Although our study revealed no significant difference in the monocyte count between those with and without sepsis, the MLR was significantly elevated in the sepsis group (p < 0.001), which was mainly due to a decreased lymphocyte count. This finding implies that the MLR could be an additional valuable indicator of sepsis. Reports examining the use of the MLR are scant and unclear, with one study of 152 patients diagnosed with Klebsiella pheumonia in China, between January 2014 and December 2017, demonstrating an association with negative BC²⁸ and another prospective analysis of 392 patients diagnosed over a 4-year period in Serbia reporting only a moderate association with sepsis.²⁹ Due to these conflicting observations, further studies in different population groups are recommended.
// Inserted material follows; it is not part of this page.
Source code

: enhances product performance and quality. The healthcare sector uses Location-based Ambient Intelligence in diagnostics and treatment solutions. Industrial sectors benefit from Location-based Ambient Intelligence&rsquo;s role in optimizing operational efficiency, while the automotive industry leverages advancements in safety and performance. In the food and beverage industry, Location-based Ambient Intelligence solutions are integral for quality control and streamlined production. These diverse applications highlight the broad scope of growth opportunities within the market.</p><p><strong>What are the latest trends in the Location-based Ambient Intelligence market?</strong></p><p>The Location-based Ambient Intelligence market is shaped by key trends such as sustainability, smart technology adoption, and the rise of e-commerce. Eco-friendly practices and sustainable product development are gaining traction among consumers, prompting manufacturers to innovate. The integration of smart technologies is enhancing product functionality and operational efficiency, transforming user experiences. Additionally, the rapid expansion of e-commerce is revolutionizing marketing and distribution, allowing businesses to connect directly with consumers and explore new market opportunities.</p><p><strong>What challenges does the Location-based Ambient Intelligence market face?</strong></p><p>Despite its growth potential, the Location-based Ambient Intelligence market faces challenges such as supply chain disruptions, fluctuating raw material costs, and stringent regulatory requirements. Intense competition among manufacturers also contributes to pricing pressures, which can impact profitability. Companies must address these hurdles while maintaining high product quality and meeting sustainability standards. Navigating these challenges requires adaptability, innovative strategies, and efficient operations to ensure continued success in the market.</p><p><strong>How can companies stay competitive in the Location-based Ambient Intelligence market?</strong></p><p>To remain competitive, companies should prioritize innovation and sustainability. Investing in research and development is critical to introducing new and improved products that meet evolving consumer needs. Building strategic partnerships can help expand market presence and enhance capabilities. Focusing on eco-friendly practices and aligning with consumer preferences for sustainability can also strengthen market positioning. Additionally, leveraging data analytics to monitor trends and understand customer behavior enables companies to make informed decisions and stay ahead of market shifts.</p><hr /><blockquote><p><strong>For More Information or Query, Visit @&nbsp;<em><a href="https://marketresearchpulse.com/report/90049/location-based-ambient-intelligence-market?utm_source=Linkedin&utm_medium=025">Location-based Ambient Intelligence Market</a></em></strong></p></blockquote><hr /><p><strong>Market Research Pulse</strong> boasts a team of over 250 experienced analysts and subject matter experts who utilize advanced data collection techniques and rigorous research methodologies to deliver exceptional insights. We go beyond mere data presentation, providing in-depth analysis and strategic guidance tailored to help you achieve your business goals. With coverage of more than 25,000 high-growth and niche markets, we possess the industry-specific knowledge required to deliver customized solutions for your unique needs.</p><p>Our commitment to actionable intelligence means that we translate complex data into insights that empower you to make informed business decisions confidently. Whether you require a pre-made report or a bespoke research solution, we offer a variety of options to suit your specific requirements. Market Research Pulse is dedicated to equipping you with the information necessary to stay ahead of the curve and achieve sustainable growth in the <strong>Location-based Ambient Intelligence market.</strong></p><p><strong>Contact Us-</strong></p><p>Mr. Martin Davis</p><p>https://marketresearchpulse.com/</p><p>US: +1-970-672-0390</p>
In this current study, as expected, platelet counts in those with sepsis were significantly reduced (p < 0.001), while the PLR, although showing a wide variation, was significantly different to the control group (p < 0.001). However, receiver operating characteristic curve analysis demonstrated that the PLR only had moderate diagnostic value. These results support two previous research reports, one conducted between January 2011 and July 2013 in the Netherlands and another undertaken between 2001 and 2008 in China, which demonstrated that low platelet count and elevated PLR are associated with sepsis and a worse prognosis in cases of severe thrombocytopenia.^32,33 Calculating the PLR could provide valuable information if analysed with other cell ratios and full blood count parameters.